Dans la campagne publique que mène l'UBA pour exiger un dégel budgétaire, la qualité académique de l'institution se démarque précisément. « Prenons soin de ce qui marche », tel est le slogan destiné à contrer le discours ultralibéral de Milei, qui défend un État minimal et qu'il définit comme « une organisation criminelle ». L'UBA fait partie des cinq meilleures universités d'Amérique latine selon le QS Global Ranking, le Shanghai Ranking et le Ranking Center for World University. Elle figure en même temps parmi les 100 meilleures universités du monde, selon le classement QS. Ces derniers jours, le classement QS par discipline indiquait que six disciplines universitaires entraient dans le top 50 mondial : Langues vivantes, Anthropologie, Droit, Ingénierie pétrolière, Sociologie et Art et design. Les autorités de l'UBA insistent sur le fait que ces résultats ont été obtenus avec un budget qui, avant l'ajustement actuel, était déjà faible par rapport aux ressources d'autres institutions de la région : l'Université de São Paulo (Brésil) disposait en 2023 d'un investissement de 15 000 dollars par étudiant par an et l'Université Nationale Autonome du Mexique avec 7.968 dollars, tandis que l'UBA – rapportent-ils – avait 1.123 dollars par étudiant.

Les revendications de la communauté universitaire sont devenues de plus en plus intenses, non seulement à l'UBA mais dans tout le système universitaire, avec des grèves, des manifestations et des cours publics.

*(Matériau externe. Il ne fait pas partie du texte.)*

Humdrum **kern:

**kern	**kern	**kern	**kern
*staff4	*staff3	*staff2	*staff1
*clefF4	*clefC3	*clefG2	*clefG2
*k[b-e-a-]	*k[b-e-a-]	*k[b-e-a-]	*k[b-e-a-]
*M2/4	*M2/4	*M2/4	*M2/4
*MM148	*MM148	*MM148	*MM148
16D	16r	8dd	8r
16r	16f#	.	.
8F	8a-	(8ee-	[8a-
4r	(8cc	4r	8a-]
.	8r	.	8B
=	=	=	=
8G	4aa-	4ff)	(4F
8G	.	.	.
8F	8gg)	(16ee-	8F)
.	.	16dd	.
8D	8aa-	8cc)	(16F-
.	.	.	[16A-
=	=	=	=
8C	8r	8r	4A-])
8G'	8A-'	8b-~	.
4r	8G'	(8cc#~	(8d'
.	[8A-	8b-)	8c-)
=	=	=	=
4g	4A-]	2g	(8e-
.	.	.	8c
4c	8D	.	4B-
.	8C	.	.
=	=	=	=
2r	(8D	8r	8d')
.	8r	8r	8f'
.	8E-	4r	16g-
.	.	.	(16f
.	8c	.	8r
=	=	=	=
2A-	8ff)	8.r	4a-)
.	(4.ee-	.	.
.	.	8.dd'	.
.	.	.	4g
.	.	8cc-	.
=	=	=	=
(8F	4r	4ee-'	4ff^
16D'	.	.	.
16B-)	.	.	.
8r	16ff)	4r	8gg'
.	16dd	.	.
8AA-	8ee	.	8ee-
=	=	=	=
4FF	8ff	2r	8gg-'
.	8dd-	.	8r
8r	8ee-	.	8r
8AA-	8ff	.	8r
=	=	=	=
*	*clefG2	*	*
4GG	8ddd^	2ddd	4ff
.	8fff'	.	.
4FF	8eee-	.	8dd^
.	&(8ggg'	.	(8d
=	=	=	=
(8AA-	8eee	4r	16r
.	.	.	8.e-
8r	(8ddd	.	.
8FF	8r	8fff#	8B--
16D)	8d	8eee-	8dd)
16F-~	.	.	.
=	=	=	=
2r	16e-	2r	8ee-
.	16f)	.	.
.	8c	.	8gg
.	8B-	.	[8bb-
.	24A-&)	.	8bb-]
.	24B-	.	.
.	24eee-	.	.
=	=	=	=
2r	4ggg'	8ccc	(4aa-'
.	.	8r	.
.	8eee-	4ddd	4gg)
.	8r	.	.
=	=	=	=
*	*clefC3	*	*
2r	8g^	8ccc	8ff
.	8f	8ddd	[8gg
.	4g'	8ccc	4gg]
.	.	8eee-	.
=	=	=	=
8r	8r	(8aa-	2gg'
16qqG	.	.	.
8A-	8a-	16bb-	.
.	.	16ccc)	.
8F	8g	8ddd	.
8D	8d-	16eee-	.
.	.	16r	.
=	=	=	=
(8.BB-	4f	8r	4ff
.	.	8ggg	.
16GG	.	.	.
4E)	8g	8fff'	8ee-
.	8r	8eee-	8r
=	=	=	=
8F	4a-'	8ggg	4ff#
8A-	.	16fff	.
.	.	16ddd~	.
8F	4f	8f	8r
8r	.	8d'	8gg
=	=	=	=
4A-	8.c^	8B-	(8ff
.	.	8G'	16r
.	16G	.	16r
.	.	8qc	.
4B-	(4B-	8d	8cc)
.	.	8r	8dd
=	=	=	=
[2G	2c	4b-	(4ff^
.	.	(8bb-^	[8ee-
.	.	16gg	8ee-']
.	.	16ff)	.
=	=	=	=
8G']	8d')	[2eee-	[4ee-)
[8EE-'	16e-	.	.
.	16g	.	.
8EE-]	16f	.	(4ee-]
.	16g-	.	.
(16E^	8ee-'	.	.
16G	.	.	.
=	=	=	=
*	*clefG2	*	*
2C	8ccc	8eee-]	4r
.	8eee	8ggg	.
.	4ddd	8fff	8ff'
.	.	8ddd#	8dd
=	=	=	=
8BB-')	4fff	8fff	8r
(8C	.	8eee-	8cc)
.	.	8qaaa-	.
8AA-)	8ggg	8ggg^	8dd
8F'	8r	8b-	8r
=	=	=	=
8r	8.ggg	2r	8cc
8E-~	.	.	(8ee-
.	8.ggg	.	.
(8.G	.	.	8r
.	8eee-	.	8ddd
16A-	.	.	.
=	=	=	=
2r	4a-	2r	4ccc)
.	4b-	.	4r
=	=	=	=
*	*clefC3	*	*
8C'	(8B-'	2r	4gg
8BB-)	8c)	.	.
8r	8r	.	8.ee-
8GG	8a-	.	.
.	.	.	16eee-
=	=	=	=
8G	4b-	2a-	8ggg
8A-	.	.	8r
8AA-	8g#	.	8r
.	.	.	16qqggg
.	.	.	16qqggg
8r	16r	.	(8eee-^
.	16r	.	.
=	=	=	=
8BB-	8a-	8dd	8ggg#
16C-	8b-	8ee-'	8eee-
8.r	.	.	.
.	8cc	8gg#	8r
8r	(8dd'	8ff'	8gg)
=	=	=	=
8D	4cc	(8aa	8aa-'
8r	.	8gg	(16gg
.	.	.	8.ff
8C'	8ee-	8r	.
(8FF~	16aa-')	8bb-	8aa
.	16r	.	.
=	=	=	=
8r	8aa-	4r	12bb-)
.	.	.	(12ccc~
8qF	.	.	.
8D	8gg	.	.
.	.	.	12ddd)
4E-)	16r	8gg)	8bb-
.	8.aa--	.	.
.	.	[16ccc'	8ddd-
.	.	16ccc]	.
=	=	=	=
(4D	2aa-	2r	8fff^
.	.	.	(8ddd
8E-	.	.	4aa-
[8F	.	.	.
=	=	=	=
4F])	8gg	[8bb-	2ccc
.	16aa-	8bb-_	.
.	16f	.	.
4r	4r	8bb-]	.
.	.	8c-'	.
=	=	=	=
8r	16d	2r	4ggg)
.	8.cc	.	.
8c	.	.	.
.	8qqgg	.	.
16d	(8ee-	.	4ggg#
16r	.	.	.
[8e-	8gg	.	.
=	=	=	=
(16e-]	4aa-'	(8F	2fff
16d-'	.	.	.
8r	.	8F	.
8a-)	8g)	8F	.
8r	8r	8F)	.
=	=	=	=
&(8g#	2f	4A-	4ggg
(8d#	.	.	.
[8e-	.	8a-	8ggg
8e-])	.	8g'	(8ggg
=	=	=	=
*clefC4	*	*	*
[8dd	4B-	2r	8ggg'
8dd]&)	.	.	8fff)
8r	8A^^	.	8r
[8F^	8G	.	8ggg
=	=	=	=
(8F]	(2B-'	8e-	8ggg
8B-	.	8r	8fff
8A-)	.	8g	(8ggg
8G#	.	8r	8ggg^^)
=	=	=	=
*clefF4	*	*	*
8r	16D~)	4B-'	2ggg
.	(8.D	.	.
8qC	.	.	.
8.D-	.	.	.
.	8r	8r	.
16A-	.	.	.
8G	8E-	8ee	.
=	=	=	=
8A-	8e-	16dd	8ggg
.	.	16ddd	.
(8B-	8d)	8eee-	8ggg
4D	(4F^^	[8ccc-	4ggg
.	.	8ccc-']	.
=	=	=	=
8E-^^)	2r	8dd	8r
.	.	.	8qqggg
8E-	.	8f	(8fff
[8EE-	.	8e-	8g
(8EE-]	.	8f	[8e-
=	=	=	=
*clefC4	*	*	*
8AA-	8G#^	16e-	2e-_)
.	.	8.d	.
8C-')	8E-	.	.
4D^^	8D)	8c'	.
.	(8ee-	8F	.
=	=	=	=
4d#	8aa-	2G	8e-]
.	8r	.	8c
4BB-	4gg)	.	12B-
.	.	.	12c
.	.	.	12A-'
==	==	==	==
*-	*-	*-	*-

Jusqu'à présent, la réponse du gouvernement a été que, « dans un contexte de restrictions, du fait de l'urgence économique actuelle », les universités doivent « améliorer la façon dont elles dépensent et investissent », selon les mots du Secrétaire d'Éducation de la Nation. , Carlos Torrendell, lors de la dernière séance plénière du Conseil National Interuniversitaire. Il a également promis une augmentation de 70 % des fonds destinés aux dépenses de fonctionnement, un montant que les recteurs jugeaient maigre. Dans ce contexte, les syndicats d'enseignants et de travailleurs universitaires, les fédérations étudiantes et les autorités académiques ont appelé à une marche nationale le mardi 23 avril pour défendre l'université publique, qui aura son épicentre dans la ville de Buenos Aires et des répliques dans différents points du pays. « Lorsque le gouvernement propose d'abandonner l'université, il s'attaque au lieu où l'on pense l'amélioration de la Nation, où l'on débat avec une perspective critique de l'avenir des politiques publiques, de l'économie, des lois, de la culture, de l'éducation, de la santé. .», déclare Dean Manetti: «L'attaque porte sur tout cela.»